PROBLEM STATEMENT: In the entries below, count every line with the word "Interactive". Return only the count.
[[ SOURCE DATA, beginning ]]
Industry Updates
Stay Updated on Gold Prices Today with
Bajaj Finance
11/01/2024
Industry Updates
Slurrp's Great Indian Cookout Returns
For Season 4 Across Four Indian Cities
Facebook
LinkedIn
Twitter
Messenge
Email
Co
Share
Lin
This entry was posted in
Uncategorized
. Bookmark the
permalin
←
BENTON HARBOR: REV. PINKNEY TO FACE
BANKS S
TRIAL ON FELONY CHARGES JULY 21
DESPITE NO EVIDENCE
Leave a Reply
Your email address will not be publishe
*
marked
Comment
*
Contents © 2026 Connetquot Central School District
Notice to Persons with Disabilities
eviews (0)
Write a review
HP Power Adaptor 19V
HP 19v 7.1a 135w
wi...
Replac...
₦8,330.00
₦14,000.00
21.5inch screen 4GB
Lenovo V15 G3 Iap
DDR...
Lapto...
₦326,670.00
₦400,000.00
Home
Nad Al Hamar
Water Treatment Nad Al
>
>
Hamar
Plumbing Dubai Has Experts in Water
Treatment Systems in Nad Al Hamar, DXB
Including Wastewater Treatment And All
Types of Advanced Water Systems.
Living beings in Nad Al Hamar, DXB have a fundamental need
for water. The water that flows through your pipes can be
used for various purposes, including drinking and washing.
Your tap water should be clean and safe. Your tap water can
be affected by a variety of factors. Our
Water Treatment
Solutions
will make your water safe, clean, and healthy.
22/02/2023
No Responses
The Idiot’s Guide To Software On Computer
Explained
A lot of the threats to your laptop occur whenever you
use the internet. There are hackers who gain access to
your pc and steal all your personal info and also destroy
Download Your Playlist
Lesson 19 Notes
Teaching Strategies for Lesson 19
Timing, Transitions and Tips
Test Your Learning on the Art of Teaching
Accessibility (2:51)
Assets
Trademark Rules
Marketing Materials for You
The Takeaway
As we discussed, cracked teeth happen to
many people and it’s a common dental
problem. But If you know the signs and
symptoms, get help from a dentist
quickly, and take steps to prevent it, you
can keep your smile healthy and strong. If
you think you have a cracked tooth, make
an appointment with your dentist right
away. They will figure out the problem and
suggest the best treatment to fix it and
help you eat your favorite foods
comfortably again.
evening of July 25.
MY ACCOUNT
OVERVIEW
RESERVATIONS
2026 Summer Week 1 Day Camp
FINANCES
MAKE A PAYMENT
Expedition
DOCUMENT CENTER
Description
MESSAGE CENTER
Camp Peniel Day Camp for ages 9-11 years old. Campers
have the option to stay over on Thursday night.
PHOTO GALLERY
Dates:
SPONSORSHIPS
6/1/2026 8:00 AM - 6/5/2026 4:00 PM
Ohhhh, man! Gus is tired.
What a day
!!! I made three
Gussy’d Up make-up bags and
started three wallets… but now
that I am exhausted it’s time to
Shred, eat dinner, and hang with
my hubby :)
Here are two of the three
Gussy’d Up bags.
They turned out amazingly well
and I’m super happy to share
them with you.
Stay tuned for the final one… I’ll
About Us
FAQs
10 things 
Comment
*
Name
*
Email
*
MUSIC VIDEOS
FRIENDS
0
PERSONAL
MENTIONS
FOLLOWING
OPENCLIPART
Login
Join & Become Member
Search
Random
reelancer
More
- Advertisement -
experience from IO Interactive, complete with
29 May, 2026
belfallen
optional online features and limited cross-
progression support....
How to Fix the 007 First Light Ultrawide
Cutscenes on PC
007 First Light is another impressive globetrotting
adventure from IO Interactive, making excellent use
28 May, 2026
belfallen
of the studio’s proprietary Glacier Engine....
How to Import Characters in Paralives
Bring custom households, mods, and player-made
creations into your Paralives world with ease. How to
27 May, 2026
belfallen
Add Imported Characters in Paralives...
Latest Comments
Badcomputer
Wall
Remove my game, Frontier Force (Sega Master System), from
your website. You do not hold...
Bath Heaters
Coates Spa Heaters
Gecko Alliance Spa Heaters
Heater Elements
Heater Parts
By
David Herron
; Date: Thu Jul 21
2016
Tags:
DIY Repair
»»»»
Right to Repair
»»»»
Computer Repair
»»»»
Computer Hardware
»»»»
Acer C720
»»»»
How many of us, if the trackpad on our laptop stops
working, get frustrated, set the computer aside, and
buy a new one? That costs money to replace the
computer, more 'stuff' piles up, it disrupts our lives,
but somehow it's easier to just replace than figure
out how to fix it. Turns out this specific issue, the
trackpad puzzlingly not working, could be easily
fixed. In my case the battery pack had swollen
[[ SOURCE DATA, end ]]
SOLUTION TO THE EXERCISE: 2